On a vu les avantages que Bouveresse trouve dans son accueil fidèle du démon de Kraus. Mais que gagne ce dernier à prendre possession d’une personnalité aussi bien armée pour lui résister ? qui plus est un démocrate radical armé des armes de la raison ?

 Certes, Kraus n’aurait certainement pas supporté d’être abrité par un autre « satiriste apocalyptique » – s’il avait existé… Mais pourquoi pas un mystique de la langue (de Renaud Camus à Marc-Édouard Nabe, très douteux mais auxquels nos Lettres pardonnent presque tout au nom du « style ») ? Ou encore, d’Alain Finkielkraut à Jean-Claude Michéa, le moins grincheux des néoconservateurs à la française ? Sinon, parmi nos « anti-Lumières », non moins antidémocrates que Kraus mais (d’Alain Badiou à Michel Foucault) si prisés dans les couloirs les plus courus de l’Univer­sité, au sein des grandes comme des petites maisons d’édition et dans les officines du patronat comme dans les salons les plus chic de la gauche intellectuelle ?

 Qu’elle ait préféré un Aufklärer (certes sceptique) et un savant (certes peu sage) oblige à se demander si l’âme de Kraus ne serait pas (tout de même) moins intransigeante à l’état démoniaque qu’elle ne l’était emprisonnée dans son enveloppe charnelle. À moins que le satiriste ait fait, de son point de vue, le même constat que le rationaliste : leurs armes seraient complémentaires, leurs positions (minoritaires) plus proches et leurs combats plus communs, aujourd’hui, ici, qu’ils ne l’étaient à Vienne au siècle dernier. Les médias de masse, de plus en plus soumis aux puissances d’argent, n’ont-ils pas encore gagné en importance dans l’organisation sociale ? Les dirigeants de nos démocraties (vidées de toute substance démocratique) ne sont-ils pas moins que jamais capables de gouverner sans eux ? Les élites intellectuelles, dans leur grande majorité, ne sont-elles pas toujours plus ouvertement au service des classes dirigeantes et d’un ordre social inégalitaire ? La défense des droits humains n’a-t-elle pas perdu toute signification au point que les plus (démocratiquement) défendus soient ceux d’être bête, inculte et malhonnête ? Ne paye-t-on pas au prix fort de la pire aliénation les bienfaits attendus des progrès techniques ? Et la réalité elle-même ne dépasse-t-elle pas la satire au point que la satire n’a plus d’objet tandis que la raison éducatrice continue de faire la preuve éclatante de ses limites ?

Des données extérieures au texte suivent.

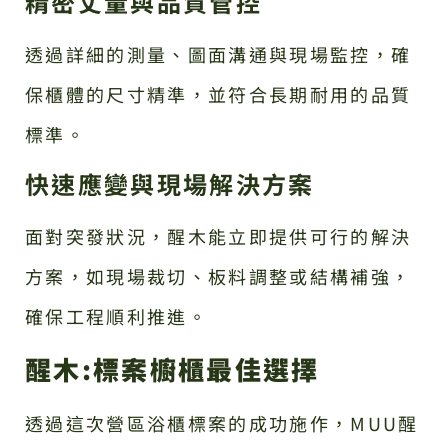
精密丈量與品質管控
透過詳細的測量、圖面溝通與現場監控，確
保櫃體的尺寸精準，並符合長期耐用的品質
標準。
快速應變與現場解決方案
面對突發狀況，醒木能立即提供可行的解決
方案，如現場裁切、板料調整或結構補強，
確保工程順利推進。
醒木:標案櫥櫃最佳選擇
透過這次營區浴櫃標案的成功施作，MUU醒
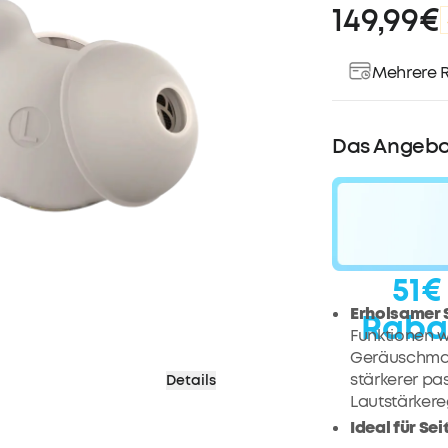
149,99€
Mehrere R
Das Angebo
51€
Erholsamer S
Raba
Funktionen 
Geräuschmas
stärkerer pa
Details
Lautstärker
Ideal für Se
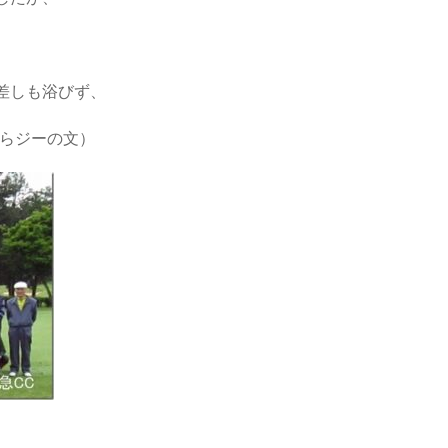
、
差しも浴びず、
そらジーの文）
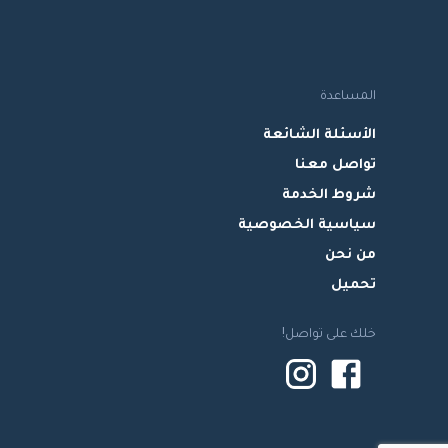
المساعدة
الأسئلة الشائعة
تواصل معنا
شروط الخدمة
سياسية الخصوصية
من نحن
تحميل
خلك على تواصل!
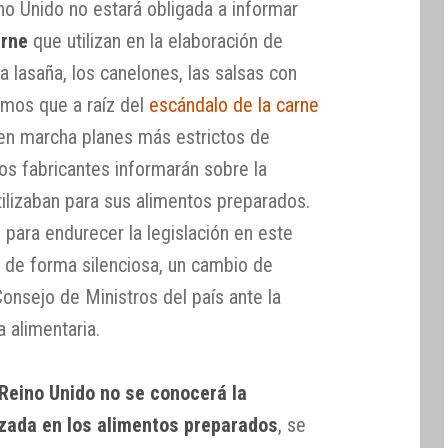
ino Unido no estará obligada a informar
arne
que utilizan en la elaboración de
 lasaña, los canelones, las salsas con
emos que a raíz del
escándalo de la carne
 en marcha planes más estrictos de
los fabricantes informarán sobre la
tilizaban para sus alimentos preparados.
para endurecer la legislación en este
o de forma silenciosa, un cambio de
onsejo de Ministros del país ante la
a alimentaria.
Reino Unido no se conocerá la
izada en los alimentos preparados
, se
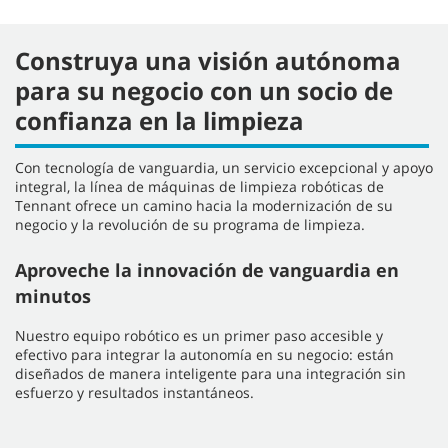
Construya una visión autónoma
para su negocio con un socio de
confianza en la limpieza
Con tecnología de vanguardia, un servicio excepcional y apoyo
integral, la línea de máquinas de limpieza robóticas de
Tennant ofrece un camino hacia la modernización de su
negocio y la revolución de su programa de limpieza.
Aproveche la innovación de vanguardia en
minutos
Nuestro equipo robótico es un primer paso accesible y
efectivo para integrar la autonomía en su negocio: están
diseñados de manera inteligente para una integración sin
esfuerzo y resultados instantáneos.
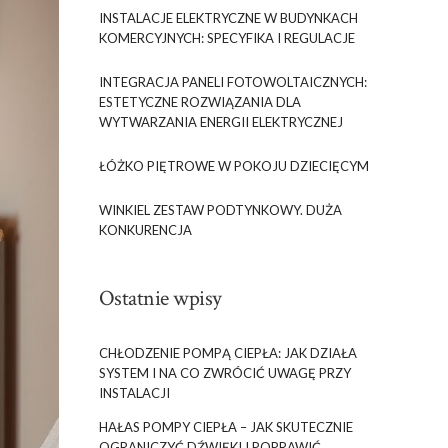
INSTALACJE ELEKTRYCZNE W BUDYNKACH
KOMERCYJNYCH: SPECYFIKA I REGULACJE
INTEGRACJA PANELI FOTOWOLTAICZNYCH:
ESTETYCZNE ROZWIĄZANIA DLA
WYTWARZANIA ENERGII ELEKTRYCZNEJ
ŁÓŻKO PIĘTROWE W POKOJU DZIECIĘCYM
WINKIEL ZESTAW PODTYNKOWY. DUŻA
KONKURENCJA
Ostatnie wpisy
CHŁODZENIE POMPĄ CIEPŁA: JAK DZIAŁA
SYSTEM I NA CO ZWRÓCIĆ UWAGĘ PRZY
INSTALACJI
HAŁAS POMPY CIEPŁA – JAK SKUTECZNIE
OGRANICZYĆ DŹWIĘKI I POPRAWIĆ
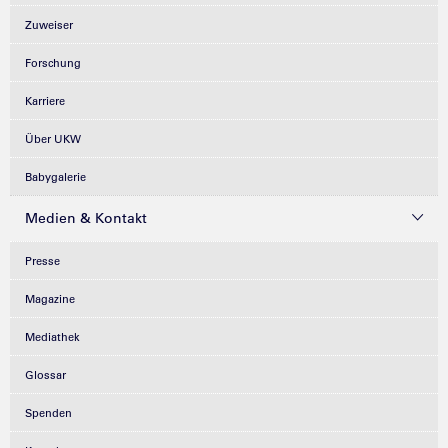
Zuweiser
Forschung
Karriere
Über UKW
Babygalerie
Medien & Kontakt
Presse
Magazine
Mediathek
Glossar
Spenden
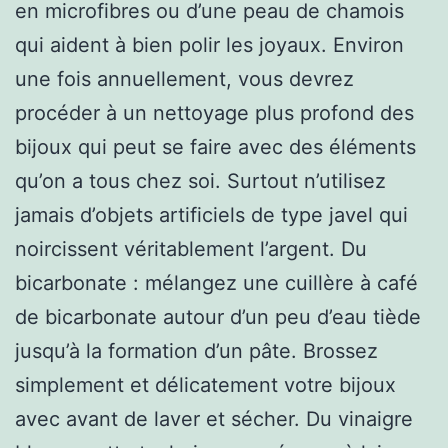
en microfibres ou d’une peau de chamois
qui aident à bien polir les joyaux. Environ
une fois annuellement, vous devrez
procéder à un nettoyage plus profond des
bijoux qui peut se faire avec des éléments
qu’on a tous chez soi. Surtout n’utilisez
jamais d’objets artificiels de type javel qui
noircissent véritablement l’argent. Du
bicarbonate : mélangez une cuillère à café
de bicarbonate autour d’un peu d’eau tiède
jusqu’à la formation d’un pâte. Brossez
simplement et délicatement votre bijoux
avec avant de laver et sécher. Du vinaigre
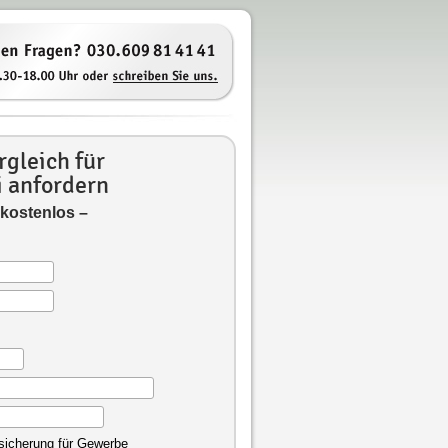
gleich für
i anfordern
 kostenlos –
rsicherung für Gewerbe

 La moindre des lucidités est de constater la disproportion des forces en lutte et l’absence de résultats pratiques comme de perspectives réelles d’amélioration, constate Bouveresse à propos de la situation Kraus – et donc de la sienne aussi. Mais ce constat n’a évidemment jamais été ­suffisant pour décourager un satiriste accompagné d’un rationaliste.

Notes

1  Sur la proximité entre les critiques radicales par Kraus de la social-démocratie et celles de ses contemporains d’extrême gauche antistaliniens – sinon que ces derniers n’auraient évidemment jamais fait le choix d’un soutien, même « tactique », à Dollfuß –, lire par exemple l’analyse d’un communiste des conseils : « C’est à Hitler en effet, non à la social-démocratie, que de vieilles aspirations socialistes, telles que l’Anschluß de l’Autriche et le contrôle étatique de l’industrie et des banques, doivent d’être entrées dans les faits. […] Et d’une manière plus générale, il suffit de comparer ce que les socialistes disaient vouloir, et ne firent jamais, avec la politique pratiquée en Allemagne depuis 1933 pour s’apercevoir que Hitler a bel et bien réalisé le programme de la social-démocratie, mais en se passant de ses services. » (Paul Mattick, « Karl Kautsky de Marx à Hitler » [1939], Intégration capitaliste et rupture ouvrière, EDI, 1972 – merci à Charles Jacquier pour cette référence.)

2 Il serait injuste de ne pas mentionner ici le travail de Gerald Stieg, qui a maintenu vivante, notamment en France, la pensée du satiriste viennois : des Cahiers de L’Herne qui lui ont consacré (sous la direction d’Éliane Kaufholz) une livraison en 1975, en passant par un numéro spécial de la revue Austriaca en 1986, jusqu’au colloque « Actualité de Karl Kraus. Le centenaire de la Fackel » en 1999, où Jacques Bouveresse a donné une conférence qui est à l’origine de son livre sur Le Triomphe du journalisme,et où le programme de traduction de Kraus par les éditions Agone, auquel Gerald Stieg est associé, a largement puisé.